Let's check the ranges for these variables.

In [7]:
stats = dataset.describe(include=[np.number, np.datetime64])
stats.numeric[['min','max']]

Unnamed: 0,min,max
price,0.0,999.99
rating,0.0,5.0
ratings,0.0,30835421.0


All numeric and datetime values are within range.

#### Categorical Variable Data Quality

The id, name, description, developer_id, and developer variables are nominal, high cardinality strings.

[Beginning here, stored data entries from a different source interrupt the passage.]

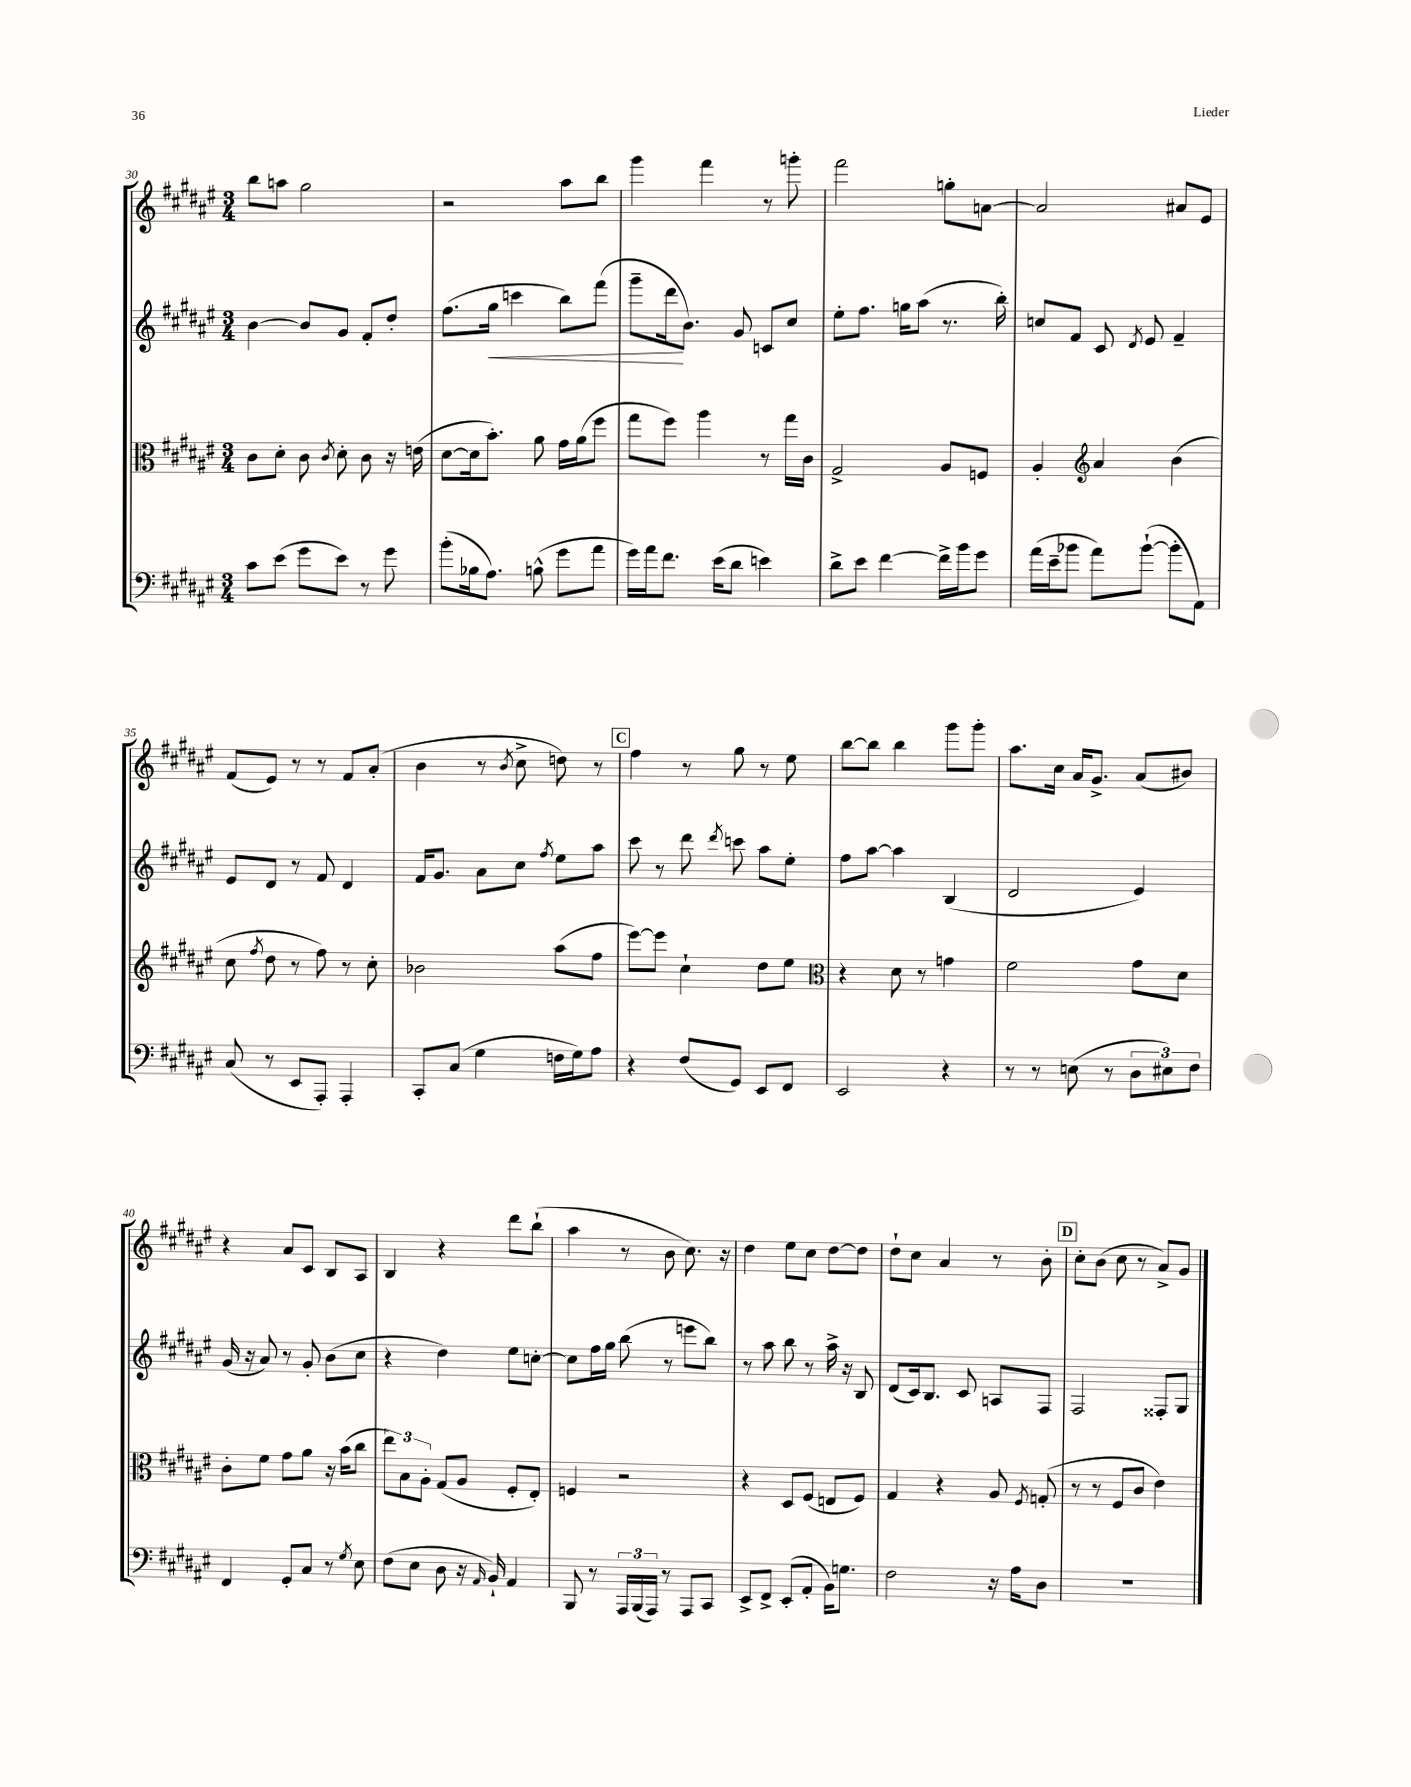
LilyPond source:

<<
\new StaffGroup <<
\new Staff = "s0" {
    \clef treble \key fis \major \numericTimeSignature \time 3/4
    \autoBeamOff b''8[ a''8] gis''2 |
    r2 ais''8[ b''8] |
    gis'''4 fis'''4 r8 g'''8-. |
    fis'''2 g''8[-. a'8]~ |
    a'2 ais'8[ eis'8] |
    fis'8[( eis'8]) r8 r8 fis'8[ ais'8]-.( |
    b'4 r8 \acciaccatura { b'8 } cis''8-> d''8) r8 |
    \mark \markup { \box "C" } fis''4 r8 gis''8 r8 eis''8 |
    b''8[~ b''8] b''4 gis'''8[ gis'''8]-. |
    ais''8.[ cis''16] ais'16[ gis'8.]-> ais'8[( bis'8]) |
    r4 ais'8[ cis'8] b8[ ais8] |
    b4 r4 dis'''8[ b''8]-!( |
    ais''4 r8 b'8 cis''8.) r16 |
    dis''4 eis''8[ cis''8] dis''8[~ dis''8] |
    dis''8[-! cis''8] ais'4 r8 b'8-. |
    \mark \markup { \box "D" } cis''8[-. b'8]( cis''8 r8 ais'8[->) gis'8] \bar "|." |
}
\new Staff = "s1" {
    \clef treble \key fis \major \numericTimeSignature \time 3/4
    \autoBeamOff b'4~ b'8[ gis'8] fis'8[-. dis''8]-. |
    fis''8.[( gis''16]\< c'''4 b''8[) fis'''8]( |
    gis'''8[-- dis'''16\! b'8.]) gis'8 c'8[ cis''8] |
    eis''8[-. fis''8.] g''16[ ais''8]( r8. b''16-.) |
    c''8[ fis'8] cis'8 \acciaccatura { dis'8 } eis'8 fis'4-- |
    eis'8[ dis'8] r8 fis'8 dis'4 |
    fis'16[ gis'8.] ais'8[ cis''8] \acciaccatura { fis''8 } eis''8[ ais''8] |
    \mark \markup { \box "C" } cis'''8 r8 dis'''8 \acciaccatura { dis'''8 } c'''8 ais''8[ eis''8]-. |
    fis''8[ ais''8]~ ais''4 b4( |
    dis'2 eis'4) |
    gis'16( r16 ais'8) r8 gis'8-. b'8[( cis''8] |
    r4 dis''4) eis''8[ c''8]~-. |
    c''8[ fis''16 gis''16] b''8( r8 e'''8[ b''8]) |
    r8 ais''8 b''8 r8 ais''16-> r16 b8 |
    dis'8[( cis'16) b8.] cis'8 a8[ fis8] |
    \mark \markup { \box "D" } fis2 fisis8[-. gis8] \bar "|." |
}
\new Staff = "s2" {
    \clef alto \key fis \major \numericTimeSignature \time 3/4
    \autoBeamOff cis'8[ dis'8]-. cis'8 \acciaccatura { cis'8 } dis'8-. cis'8 r16 e'16( |
    dis'8[~ dis'16 b'8.]-.) ais'8 gis'16[ ais'16( fis''8] |
    gis''8[ fis''8]) ais''4 r8 gis''16[ cis'16] |
    gis2-> ais8[ f8] |
    ais4-. \clef treble ais'4 b'4( |
    cis''8 \acciaccatura { fis''8 } dis''8 r8 fis''8) r8 cis''8-. |
    bes'2 ais''8[( fis''8] |
    \mark \markup { \box "C" } eis'''8[~) eis'''8] cis''4-! dis''8[ eis''8] |
    \clef alto r4 dis'8 r8 g'4 |
    fis'2 gis'8[ dis'8] |
    cis'8[-. fis'8] gis'8[ ais'8] r16 b'16[( cis''8] |
    \tuplet 3/2 { eis''8[) b8 ais8]-. } gis8[( ais8] fis8[-. eis8]-.) |
    f4 r2 |
    r4 dis8[ fis8]( e8[ fis8]) |
    gis4 r4 ais8 \acciaccatura { fis8 } g8-.( |
    \mark \markup { \box "D" } r8 r8 fis8[ cis'8] eis'4) \bar "|." |
}
\new Staff = "s3" {
    \clef bass \key fis \major \numericTimeSignature \time 3/4
    \autoBeamOff cis'8[ eis'8]( gis'8[ eis'8]) r8 gis'8 |
    b'8[-.( bes16 ais8.]) b8-^( gis'8[ ais'8] |
    gis'16[) ais'16 fis'8.] eis'16[( dis'8] e'4) |
    dis'8[-> eis'8] fis'4~ fis'16[-> b'16 gis'8] |
    ais'16[( eis'16-- bes'8] ais'8[) bes'8]~-!( bes'8[-. ais,8]) |
    cis8( r8 eis,8[ ais,,8]-.) ais,,4-. |
    cis,8[-. cis8]( gis4 f16[ gis16) ais8] |
    \mark \markup { \box "C" } r4 fis8[( gis,8]) eis,8[ fis,8] |
    eis,2 r4 |
    r8 r8 e8( r8 \tuplet 3/2 { dis8[ eis8) fis8] } |
    fis,4 gis,8[-. cis8] r8 \acciaccatura { gis8 } eis8 |
    fis8[( eis8] dis8 r16 \grace { ais,16 } b,16-!) ais,4 |
    b,,8 r8 \tuplet 3/2 { ais,,16[ b,,16( ais,,16]) } r8 ais,,8[ cis,8] |
    eis,8[-> fis,8]-> eis,8[-.( ais,8]-. b,16[) g8.] |
    fis2 r16 ais16[ dis8] |
    \mark \markup { \box "D" } R2. \bar "|." |
}
>>
>>
\layout { \context { \Score currentBarNumber = #30 } }
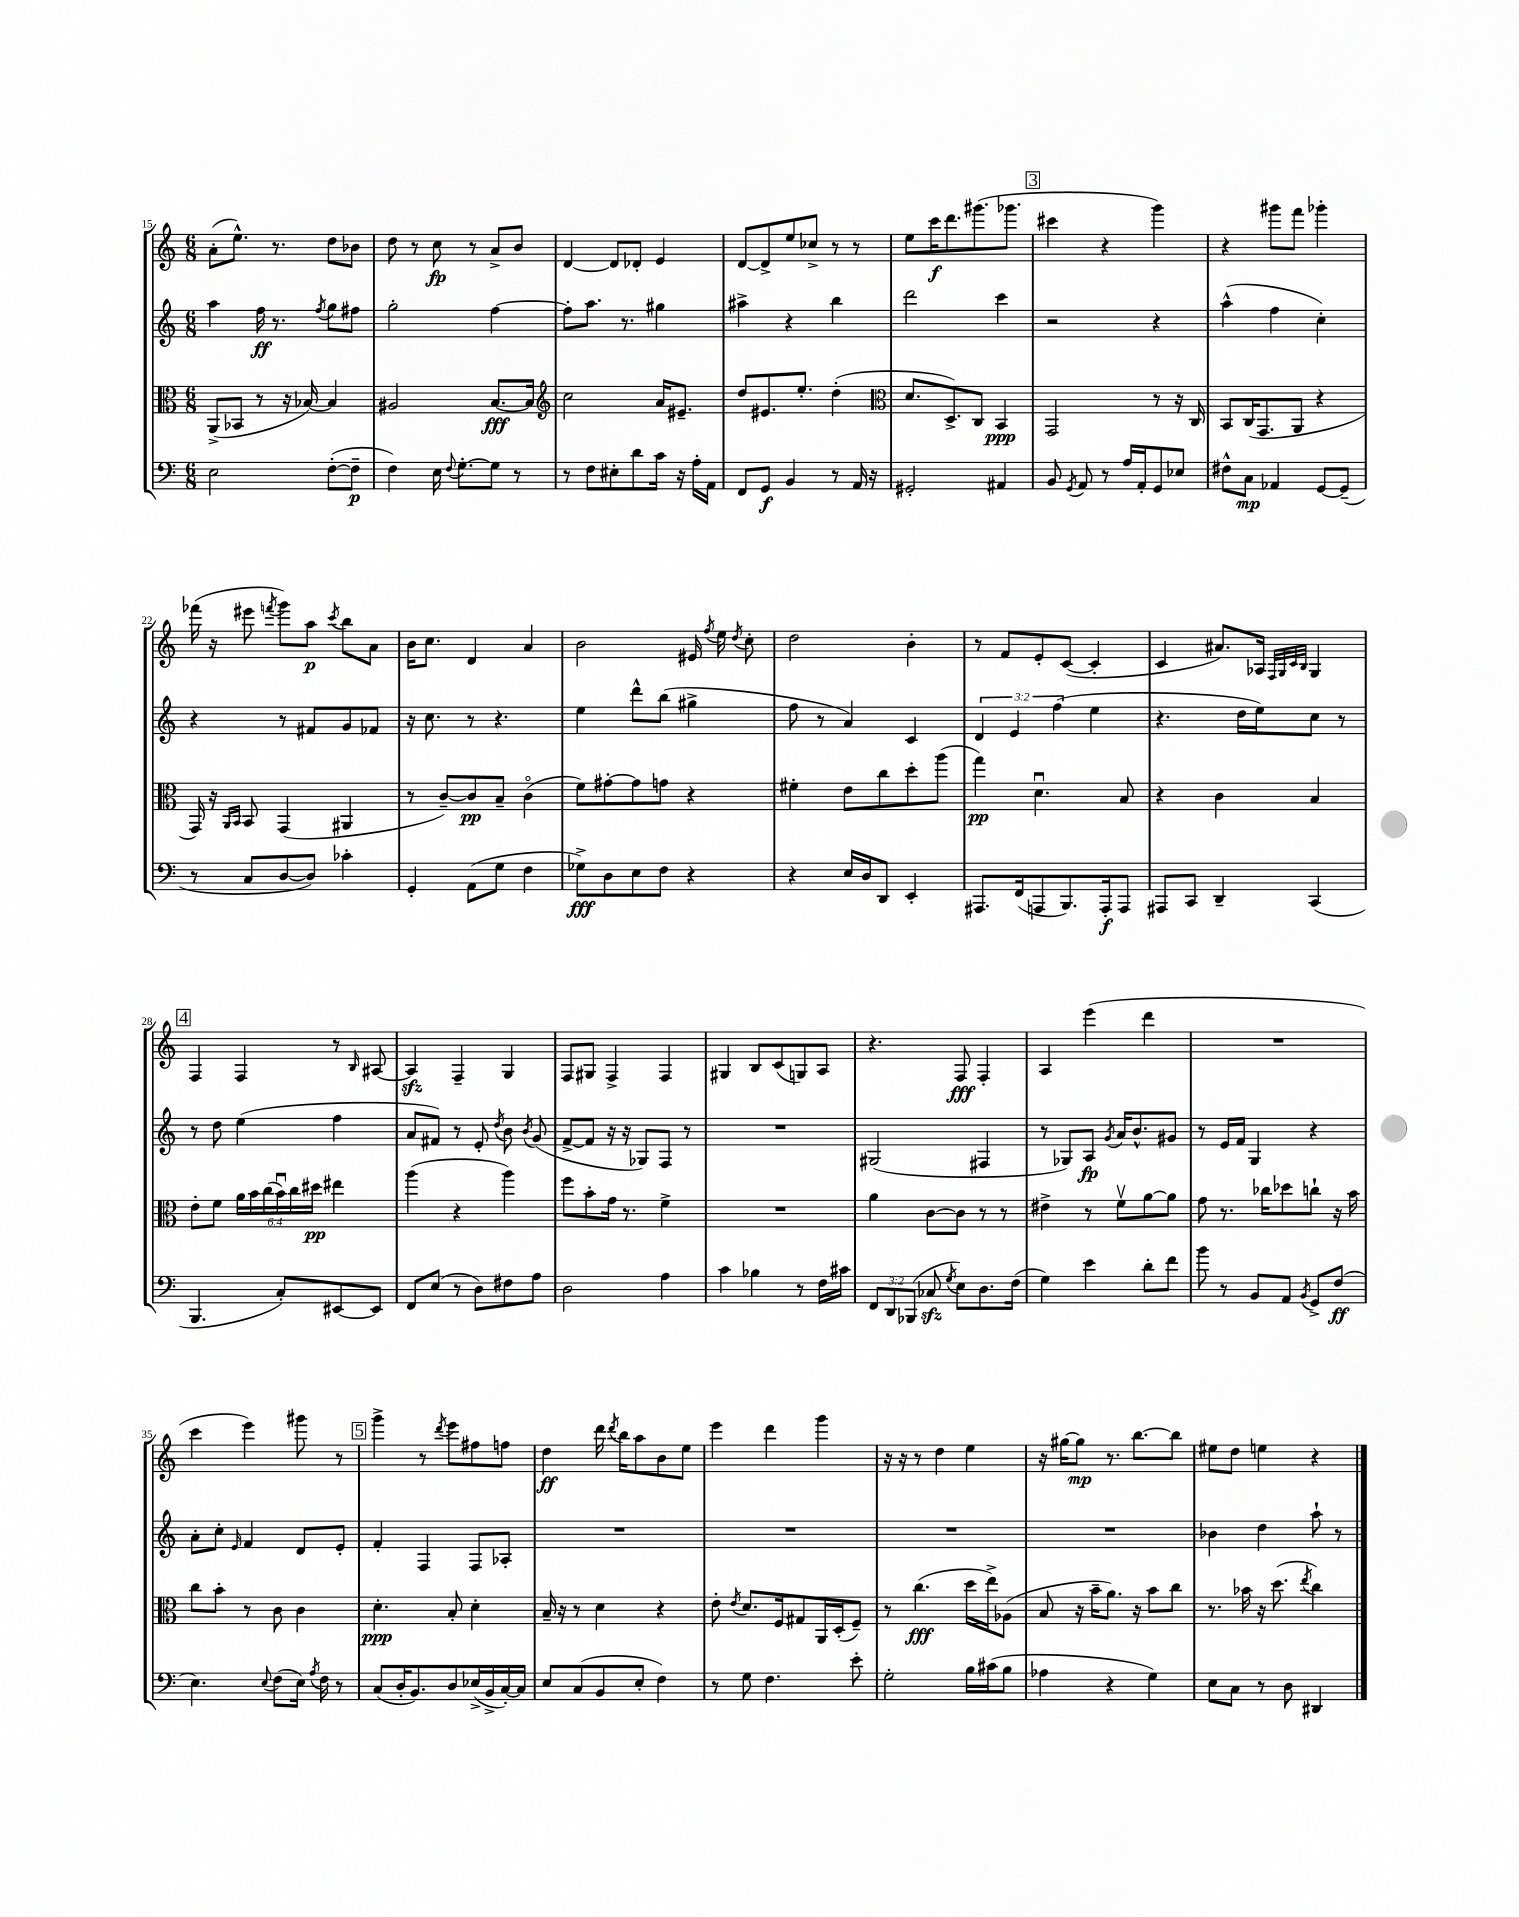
<<
\new StaffGroup <<
\new Staff = "s0" {
    \clef treble \key c \major \numericTimeSignature \time 6/8
    \autoBeamOff a'8[-.( e''8.]-^) r8. d''8[ bes'8] |
    d''8 r8 c''8\fp r8 a'8[-> b'8] |
    d'4~ d'8[ des'8]-. e'4 |
    d'8[~ d'8-> e''8 ces''8]-> r8 r8 |
    e''8[ c'''16\f d'''8. gis'''8.( ges'''8.] |
    \mark \markup { \box "3" } cis'''4 r4 g'''4) |
    r4 gis'''8[ f'''8] ges'''4-. |
    fes'''16( r16 eis'''8 \acciaccatura { f'''8 } g'''8[) a''8]\p \acciaccatura { c'''8 } b''8[ a'8] |
    b'16[ c''8.] d'4 a'4 |
    b'2 eis'16 \acciaccatura { f''8 } e''16 \acciaccatura { d''8 } c''8-. |
    d''2 b'4-. |
    r8 f'8[ e'8-. c'8]~( c'4-. |
    c'4 ais'8.[) aes16] \grace { f32[ g32 c'32 b32] } g4 |
    \mark \markup { \box "4" } f4 f4 r8 \grace { b16 } ais8~ |
    ais4\sfz f4-- g4 |
    f8[ gis8] f4-> f4 |
    gis4 b8[ c'8( g8) a8] |
    r4. f8\fff f4-. |
    a4 e'''4( d'''4 |
    R2. |
    c'''4 e'''4) gis'''8 r8 |
    \mark \markup { \box "5" } g'''4-> r8 \acciaccatura { d'''8 } e'''8[ fis''8 f''8] |
    d''4\ff d'''16 \acciaccatura { d'''8 } b''16[ a''8 b'8 e''8] |
    e'''4 d'''4 g'''4 |
    r16 r16 r8 d''4 e''4 |
    r16 gis''16[~ gis''8]\mp r8. b''8.[~ b''8] |
    eis''8[ d''8] e''4 r4 \bar "|." |
}
\new Staff = "s1" {
    \clef treble \key c \major \numericTimeSignature \time 6/8 \override Staff.TupletNumber.text = #tuplet-number::calc-fraction-text
    \autoBeamOff a''4 f''16\ff r8. \acciaccatura { f''8 } g''8[ fis''8] |
    g''2-. f''4~ |
    f''8[-. a''8.] r8. gis''4 |
    ais''4-> r4 b''4 |
    d'''2 c'''4 |
    \mark \markup { \box "3" } r2 r4 |
    a''4-^( f''4 c''4-.) |
    r4 r8 fis'8[ g'8 fes'8] |
    r16 c''8. r8 r4. |
    e''4 d'''8[-^ b''8]( gis''4-> |
    f''8 r8 a'4) c'4 |
    \tuplet 3/2 { d'4 e'4 f''4( } e''4 |
    r4. d''16[ e''16) c''8] r8 |
    \mark \markup { \box "4" } r8 d''8 e''4( f''4 |
    a'8[ fis'8]) r8 e'8-. \acciaccatura { d''8 } b'8 \acciaccatura { b'8 } g'8( |
    f'8[~-> f'8] r16 r16 ges8[) f8] r8 |
    R2. |
    gis2( fis4 |
    r8 ges8[) a8]\fp \acciaccatura { g'8 } a'16[ b'8.-^ gis'8] |
    r8 e'16[ f'16] g4 r4 |
    a'8[-. c''8]-. \grace { e'16 } f'4 d'8[ e'8]-. |
    \mark \markup { \box "5" } f'4-. f4 f8[ aes8]-. |
    R2. |
    R2. |
    R2. |
    R2. |
    bes'4 d''4 a''8-! r8 \bar "|." |
}
\new Staff = "s2" {
    \clef alto \key c \major \numericTimeSignature \time 6/8 \override Staff.TupletNumber.text = #tuplet-number::calc-fraction-text
    \autoBeamOff a,8[->( bes,8] r8 r16 bes16~) bes4 |
    ais2 b8.[~\fff b16] |
    \clef treble c''2 a'16[ eis'8.]-- |
    d''8[ eis'8. e''8.]-. d''4-.( |
    \clef alto d'8.[ d8.->) c8] b,4\ppp |
    \mark \markup { \box "3" } g,2 r8 r16 c16 |
    b,8[ c16( g,8. a,8] r4 |
    g,16) r16 \grace { a,16[ b,16] } b,8 g,4( ais,4 |
    r8 c'8[~--) c'8\pp b8]-- c'4\flageolet( |
    f'8[) gis'8~-. gis'8 g'8] r4 |
    fis'4-. e'8[ c''8 d''8-. a''8]( |
    g''4\pp) d'4.\downbow b8 |
    r4 c'4 b4 |
    \mark \markup { \box "4" } e'8[-. f'8] \tuplet 6/4 { a'16[ b'16 c''16( b'16\downbow) c''16 dis''16]\pp } eis''4 |
    a''4( r4 a''4) |
    f''8[ b'8-. g'16] r8. f'4-> |
    R2. |
    a'4 c'8[~ c'8] r8 r8 |
    eis'4-> r8 f'8[\upbow a'8~ a'8] |
    g'8 r8. ces''16[ des''8 c''8]-! r16 b'16 |
    c''8[ b'8]-. r8 c'8 c'4 |
    \mark \markup { \box "5" } d'4.-.\ppp b8-. d'4-. |
    b16-- r16 r8 d'4 r4 |
    e'8-. \acciaccatura { e'8 } d'8.[ f16 gis8 a,16 d16-.( f8]--) |
    r8 c''4.\fff( d''16[ e''16->) aes8]( |
    b8 r16 b'16[-- a'8.]) r16 b'8[ c''8] |
    r8. bes'16 r16 d''8.( \acciaccatura { e''8 } c''4) \bar "|." |
}
\new Staff = "s3" {
    \clef bass \key c \major \numericTimeSignature \time 6/8 \override Staff.TupletNumber.text = #tuplet-number::calc-fraction-text
    \autoBeamOff e2 f8[~-.( f8]--\p |
    f4) e16 \appoggiatura { f8 } g8.[~-. g8] r8 |
    r8 f8[ eis8-. d'8 c'16] r16 a16[-. a,16] |
    f,8[ g,8]\f b,4 r8 a,16 r16 |
    gis,2-. ais,4 |
    \mark \markup { \box "3" } b,8 \acciaccatura { g,8 } a,8 r8 a16[ a,16-. g,8 ees8] |
    fis8[-^ c8]\mp aes,4 g,8[~ g,8]--( |
    r8 c8[ d8~ d8]) ces'4-. |
    g,4-. a,8[( g8] f4 |
    ges8[->\fff) d8 e8 f8] r4 |
    r4 e16[ d16 d,8] e,4-. |
    ais,,8.[ f,16( a,,8 b,,8.) a,,16-.\f a,,8] |
    ais,,8[ c,8] d,4-- c,4( |
    \mark \markup { \box "4" } b,,4. c8[-.) eis,8~ eis,8] |
    f,8[ e8]( r8 d8[) fis8 a8] |
    d2 a4 |
    c'4 bes4 r8 f16[ cis'16] |
    \tuplet 3/2 { f,8[ d,8 bes,,8]( } ces8\sfz \acciaccatura { g8 } e8[) d8. f16]( |
    g4) e'4 d'8[-. f'8] |
    b'8 r8 b,8[ a,8] \acciaccatura { b,8 } g,8[-> f8]\ff( |
    e4.) \appoggiatura { e8 } f8[( e16]) \acciaccatura { a8 } f16 r8 |
    \mark \markup { \box "5" } c8[( d16-. b,8.) d8 ees16->( b,16-> c16~-.) c16] |
    e8[ c8( b,8 e8]-. f4) |
    r8 g8 f4. e'8-. |
    g2-. b16[ cis'16( b8] |
    aes4 r4 g4) |
    e8[ c8] r8 d8 dis,4 \bar "|." |
}
>>
>>
\layout { \context { \Score currentBarNumber = #15 } }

Category and category_id; in contrast, must contain one of 26 category id / category values selected for this analysis.

In [8]:
columns = ['category_id', 'category']
dataset.unique(columns=columns).style.hide(axis="index")

Category_id,Category
6013,Health & Fitness
6017,Education
6000,Business
6012,Lifestyle
6004,Sports
6014,Games
6007,Productivity
6002,Utilities
6027,Graphics & Design
6010,Navigation


Category and category_id values are as expected.